Why does it have to be done like this?
It’s annoying because if I don’t remove firefox from the template there’s a risk some awful Application will decide to open firefox without my permission to load some stupid webpage to try to get me to buy something or sign up to an email list and then suddenly i’m at risk of my unique computer hardware fingerprints being collected. Why does it have to be like this? It would be easier to harden firefox for the templates and let users unharden it if they want.
I would rather have it just not installed automatically then to be there like this. Does anyone else find this annoying?
In Parrot this never has to be done. You run Parrot live or you run it installed and it has nothing in it like this that has no hardening at all. There’s a lot of stuff Parrot can’t do but why is Qubes like this? There’s no automated way to harden each new template that comes with vulnerable browser settings and it’s so time consuming.
It’s not the job of the Qubes developers to provide a modified and hardened version of Firefox. They only provide templates for users to customize as they wish. If you need hardened Firefox, you need to implement it yourself. Since you mentioned arkenfox in your post, it’s easy to install and update if you use the updater script provided in their github repo inside an app qube without touching the template itself. If you don’t want Firefox, you can also remove it.
I know this is the philosophy of Qubes but from fedora 36 to 37 and debian 10 to 11 to 12 every time you have to do it.
Does upgrading the template and upgrading firefox-esr also revert all the changes? I think it does. I can’t even make a cron command to run arkenfox because Firefox generates these random folders with each new install. Does upgrading the template change the directory? I hate firefox and just want it to never open.

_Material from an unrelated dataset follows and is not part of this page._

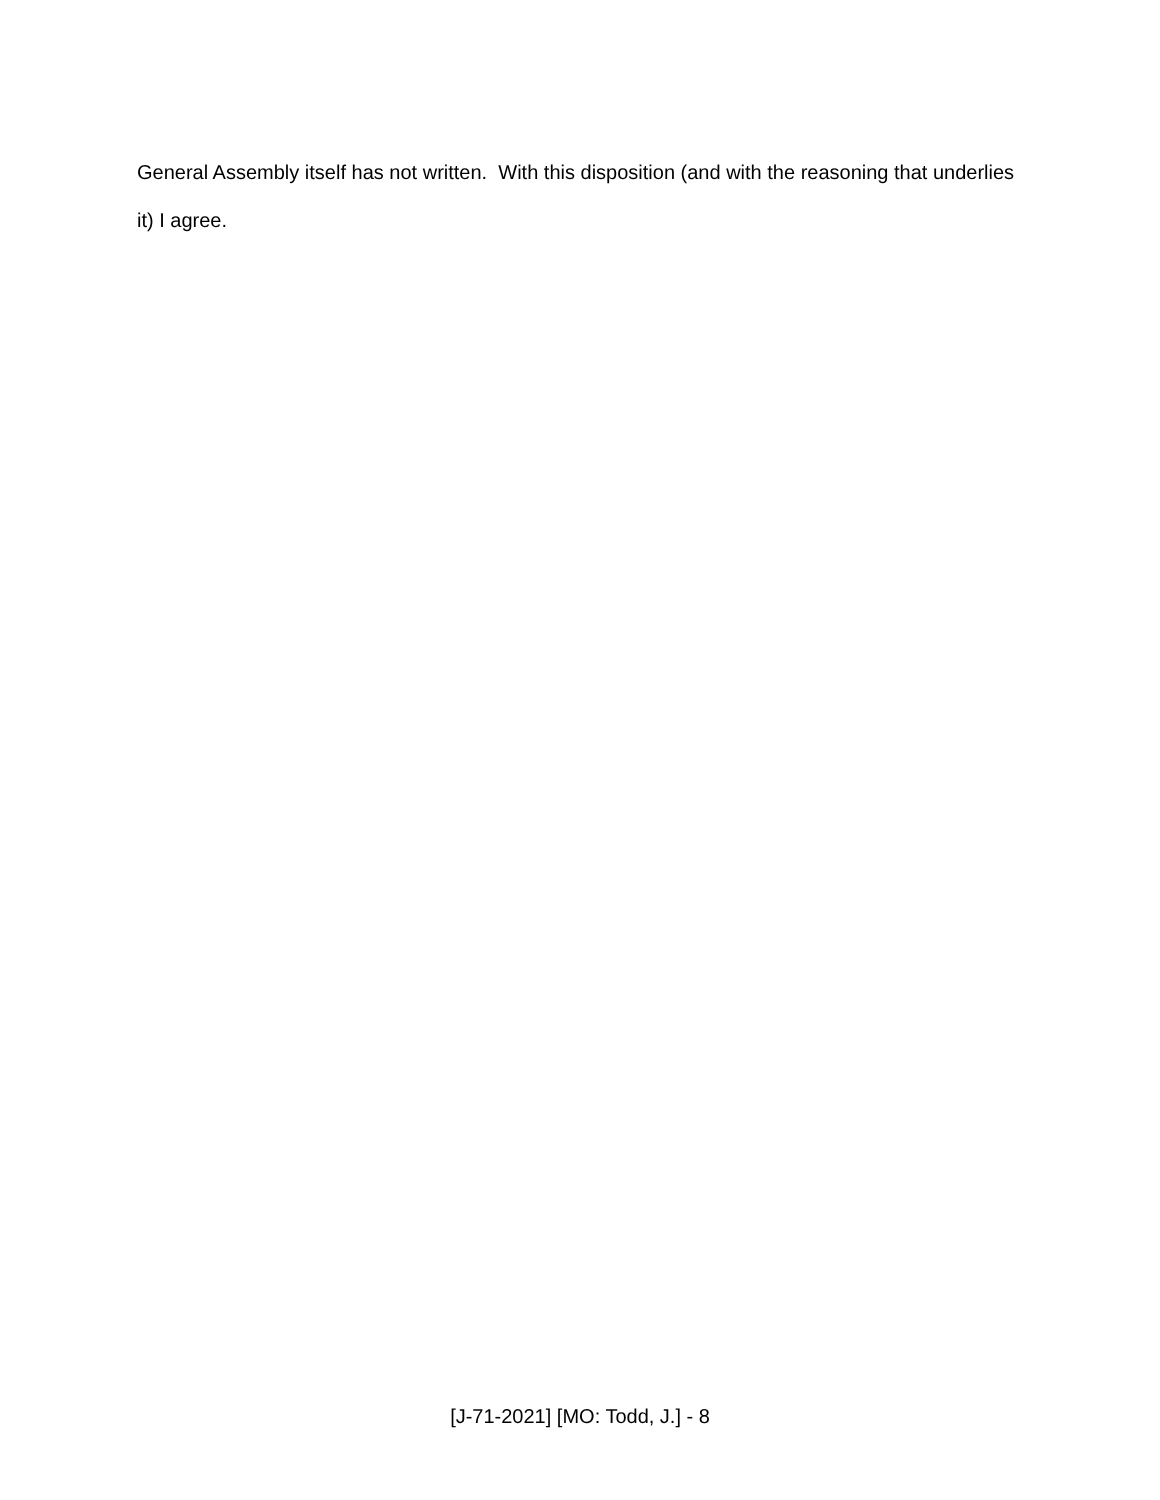General Assembly itself has not written. With this disposition (and with the reasoning that underlies it) I agree.
[J-71-2021] [MO: Todd, J.] - 8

Qubes is just so time consuming for things like this and considering that most users of Qubes want it for the hardening aspect of it I just don’t know why it can’t be more hard automatically. I know it goes against the concept of what Qubes is but it just wastes more time.

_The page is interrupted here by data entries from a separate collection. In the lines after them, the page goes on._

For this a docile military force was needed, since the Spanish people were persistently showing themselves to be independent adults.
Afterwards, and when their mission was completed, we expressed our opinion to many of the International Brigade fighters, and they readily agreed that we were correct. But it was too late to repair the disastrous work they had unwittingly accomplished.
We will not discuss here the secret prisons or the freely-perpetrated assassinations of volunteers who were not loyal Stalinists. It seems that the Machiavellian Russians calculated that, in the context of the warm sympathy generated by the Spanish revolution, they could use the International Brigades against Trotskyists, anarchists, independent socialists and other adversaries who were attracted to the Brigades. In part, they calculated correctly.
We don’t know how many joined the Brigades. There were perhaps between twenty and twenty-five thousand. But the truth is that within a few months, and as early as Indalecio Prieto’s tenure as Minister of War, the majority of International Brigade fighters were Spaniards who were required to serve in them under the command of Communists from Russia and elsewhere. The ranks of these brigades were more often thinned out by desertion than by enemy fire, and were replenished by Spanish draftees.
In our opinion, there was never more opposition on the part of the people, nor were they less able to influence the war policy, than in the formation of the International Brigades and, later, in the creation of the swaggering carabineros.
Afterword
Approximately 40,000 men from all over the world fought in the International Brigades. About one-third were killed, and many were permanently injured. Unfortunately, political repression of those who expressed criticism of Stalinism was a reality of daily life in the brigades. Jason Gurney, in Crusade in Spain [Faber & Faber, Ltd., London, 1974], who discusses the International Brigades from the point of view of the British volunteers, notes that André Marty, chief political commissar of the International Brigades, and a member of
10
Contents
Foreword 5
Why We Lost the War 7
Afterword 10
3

Firefox creates a profile with all its settings when it is first started. It resides in the user’s home directory (/home/user/.mozilla/firefox/), which means it is persistent within a qube. The Arkenfox rules are in the user.js file, which is loaded every time you open Firefox. When you update Firefox, it is loaded and applied again.
The updater will only update the user.js file to the latest available version. Put it in your profile folder and use /rw/config/rc.local to run it when the qube starts.
It does not have to be, despite those applications behaving this way. I’ve witnessed this at least with Thunderbird, which in my case runs in a firewalled qube - this does not prevent a cybercriminal exploiting my MUA/MTA and leaking my emails this way, but does prevent this behavior of spawning a browser to connect to some website.
Furthermore, you can create an offline disposable template, set it as the default one and run xdg-settings set default-web-browser qvm-open-in-dvm.desktop from the inside of a qube, so it should in theory make those applications try and connect to some website, only failing due to no Internet connection.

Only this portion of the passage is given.